Oftentimes, the projects on our to-do lists feel like they’re all high priority, and the tasks that aren’t completed during office hours wind up occupying our minds after we leave for the day. Maybe you’re mulling over the way you handled a situation with a coworker, or trying to wrap up loose-ends as you sit in bed. Whatever the case may be, it’s clear that we can become so engrained in our day-to-day work that it becomes difficult to focus on anything else.
While we might think this mindset makes us more productive, the opposite is true. Like your body, your brain functions far better when it has time to recover. Research from the Journal of Organizational Behavior shows that workplace performance improves vastly after adequate rest time, regardless of how passionate we are about our jobs.
So how do we improve our productivity? Start by leaving work at work.

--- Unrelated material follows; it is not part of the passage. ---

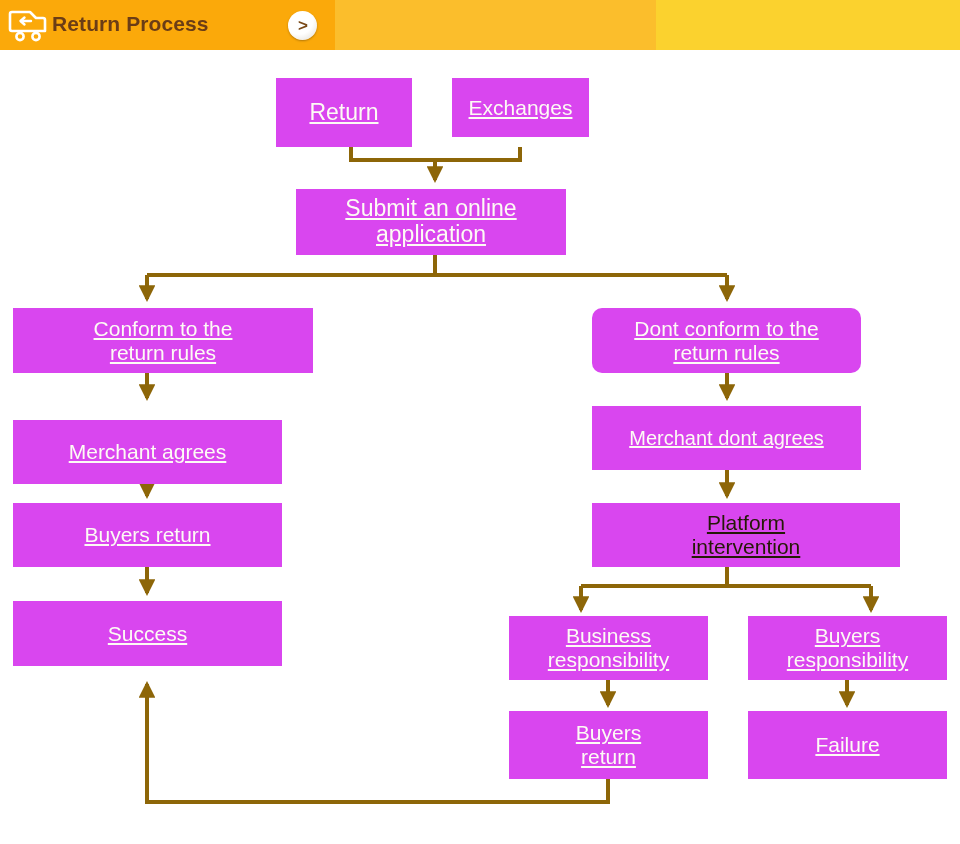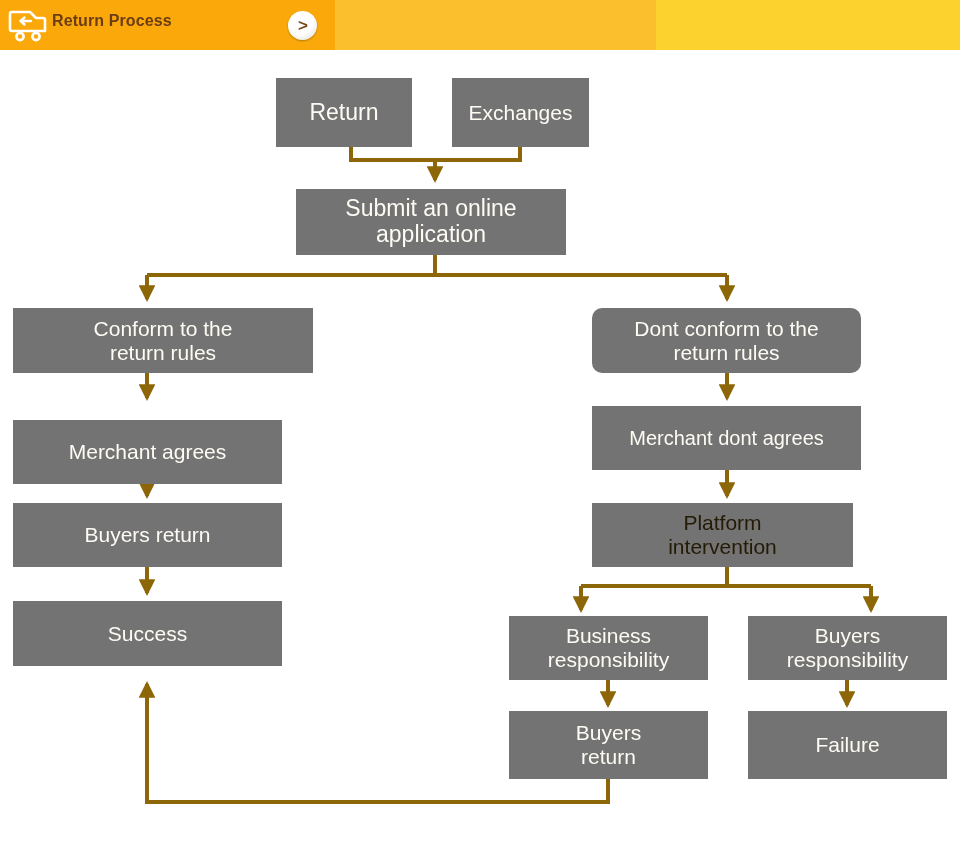"Return Process" .hdr-title { font-size: 16px -> 21px }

In today’s fast-paced world, it’s increasingly difficult to find work/life balance. Here are some ways that you can establish an after-work routine to help turn your brain off work-mode and improve your productivity in the long run:
One way to create a hard line between work life and home life is to incorporate physical activity into your routine. Get moving. Prancercise on your walk to the parking lot at the end of the day. Blast your guilty pleasure playlist and dance while you do the dishes. Aerobic exercise will lower stress levels, increase blood flow to the brain, and improve cognitive function.

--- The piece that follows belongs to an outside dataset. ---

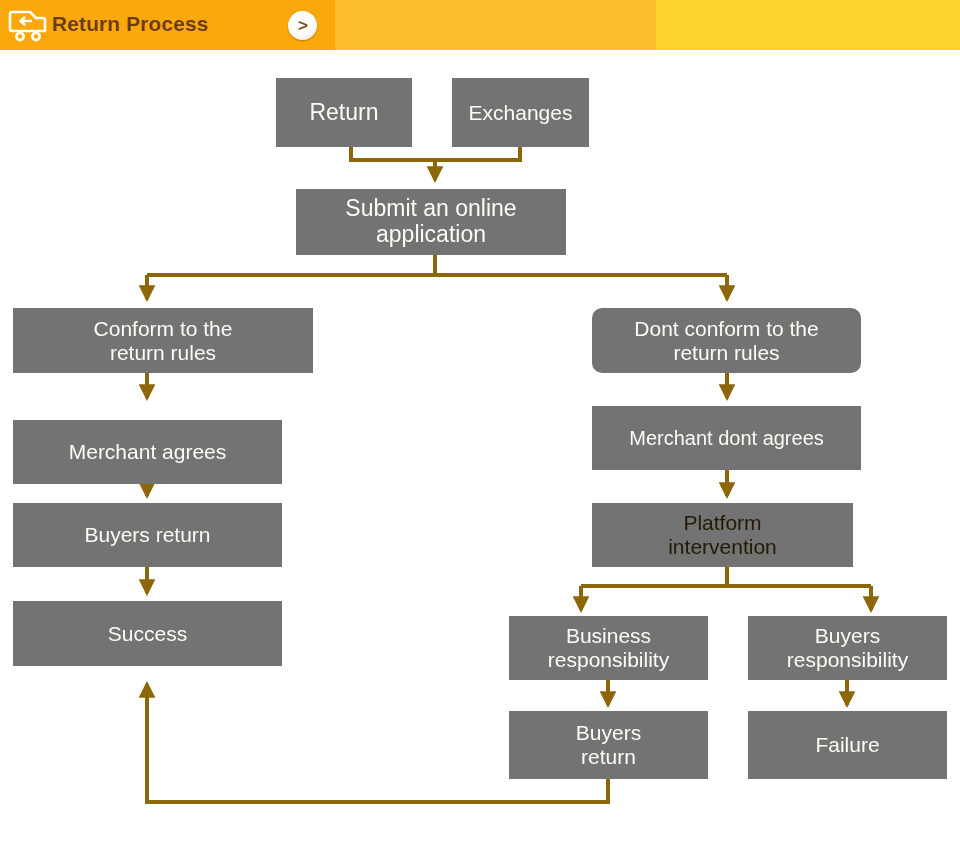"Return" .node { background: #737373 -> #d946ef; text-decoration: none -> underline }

In order to truly separate your time between work-time and non-work time, you need to establish some boundaries. For example, if you can’t stop checking your email after hours, it might be a good idea to enforce some ground rules, such as no phone at the table or in the bedroom.
France is making major headway in addressing their work-centric culture. A new law just went into effect at the start of the year to limit hours that employees can send or respond to work-related emails. Yes – some of us have jobs that require the occasional after-work follow up. But if you’re serious about balance, you need a hard line that acts as your work cut-off – set a schedule, and stick to it.
Sometimes, we’ve got hundreds of thoughts racing through our heads, and we need to get them out. Try a “brain dump”: for ten minutes, allow yourself to write down all of the things that are on your mind. Write a no-holds-barred stream of consciousness, and as you’re writing, include a list of things you need to get done at work. When you’re done writing, choose three; these will be your main goals for the following day. With all of those ideas that were buzzing around your mind on paper, you’re far more likely to unwind.
Recent studies show that increased mindfulness in the work place is beneficial to overall productivity. Mindfulness, or moment-to-moment awareness, is the process of focusing on the present moment. Some benefits of mindfulness include reduced stress, memory improvement, lower blood pressure, enhanced emotional intelligence, and decreased depression and anxiety.
Try sitting comfortably for ten minutes in silence. No, a verbal “omm” is not necessary; just close your eyes, and focus on your breath. The thoughts that come to your mind might be distracting, but the key is trying to let them go and focus on your breathing. Try doing this either at the end of the day before bed, or early in the morning before work. Note any changes in your stress levels throughout the day.
While it’s easy to obsess about work once you leave, it winds up hurting our productivity in the long run. Avoid burnout by making the conscious effort to leave work at work; with plenty of sleep and other healthful habits, you can face the new day with fresh perspective.